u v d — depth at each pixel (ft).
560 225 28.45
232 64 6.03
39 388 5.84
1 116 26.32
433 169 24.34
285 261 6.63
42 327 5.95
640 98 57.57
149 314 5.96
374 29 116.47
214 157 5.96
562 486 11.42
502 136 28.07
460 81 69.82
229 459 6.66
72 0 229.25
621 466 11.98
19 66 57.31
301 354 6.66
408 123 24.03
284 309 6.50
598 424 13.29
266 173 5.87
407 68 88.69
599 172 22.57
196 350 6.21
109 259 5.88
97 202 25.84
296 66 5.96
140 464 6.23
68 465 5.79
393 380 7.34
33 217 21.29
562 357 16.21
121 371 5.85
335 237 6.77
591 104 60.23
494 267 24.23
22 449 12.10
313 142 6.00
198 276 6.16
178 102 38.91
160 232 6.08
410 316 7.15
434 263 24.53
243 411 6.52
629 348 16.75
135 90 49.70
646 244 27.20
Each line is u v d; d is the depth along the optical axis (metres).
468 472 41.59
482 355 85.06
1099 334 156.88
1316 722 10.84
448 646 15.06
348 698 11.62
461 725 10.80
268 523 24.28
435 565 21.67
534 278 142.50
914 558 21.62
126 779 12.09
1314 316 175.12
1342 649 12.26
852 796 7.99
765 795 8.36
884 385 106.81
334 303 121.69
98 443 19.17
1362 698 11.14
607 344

::::::

**ACTIVITY:** Every record above belongs in the answer, reproduced exactly.

**THE COMPLETED TASK:**
u v d — depth at each pixel (ft).
560 225 28.45
232 64 6.03
39 388 5.84
1 116 26.32
433 169 24.34
285 261 6.63
42 327 5.95
640 98 57.57
149 314 5.96
374 29 116.47
214 157 5.96
562 486 11.42
502 136 28.07
460 81 69.82
229 459 6.66
72 0 229.25
621 466 11.98
19 66 57.31
301 354 6.66
408 123 24.03
284 309 6.50
598 424 13.29
266 173 5.87
407 68 88.69
599 172 22.57
196 350 6.21
109 259 5.88
97 202 25.84
296 66 5.96
140 464 6.23
68 465 5.79
393 380 7.34
33 217 21.29
562 357 16.21
121 371 5.85
335 237 6.77
591 104 60.23
494 267 24.23
22 449 12.10
313 142 6.00
198 276 6.16
178 102 38.91
160 232 6.08
410 316 7.15
434 263 24.53
243 411 6.52
629 348 16.75
135 90 49.70
646 244 27.20
Each line is u v d; d is the depth along the optical axis (metres).
468 472 41.59
482 355 85.06
1099 334 156.88
1316 722 10.84
448 646 15.06
348 698 11.62
461 725 10.80
268 523 24.28
435 565 21.67
534 278 142.50
914 558 21.62
126 779 12.09
1314 316 175.12
1342 649 12.26
852 796 7.99
765 795 8.36
884 385 106.81
334 303 121.69
98 443 19.17
1362 698 11.14
607 344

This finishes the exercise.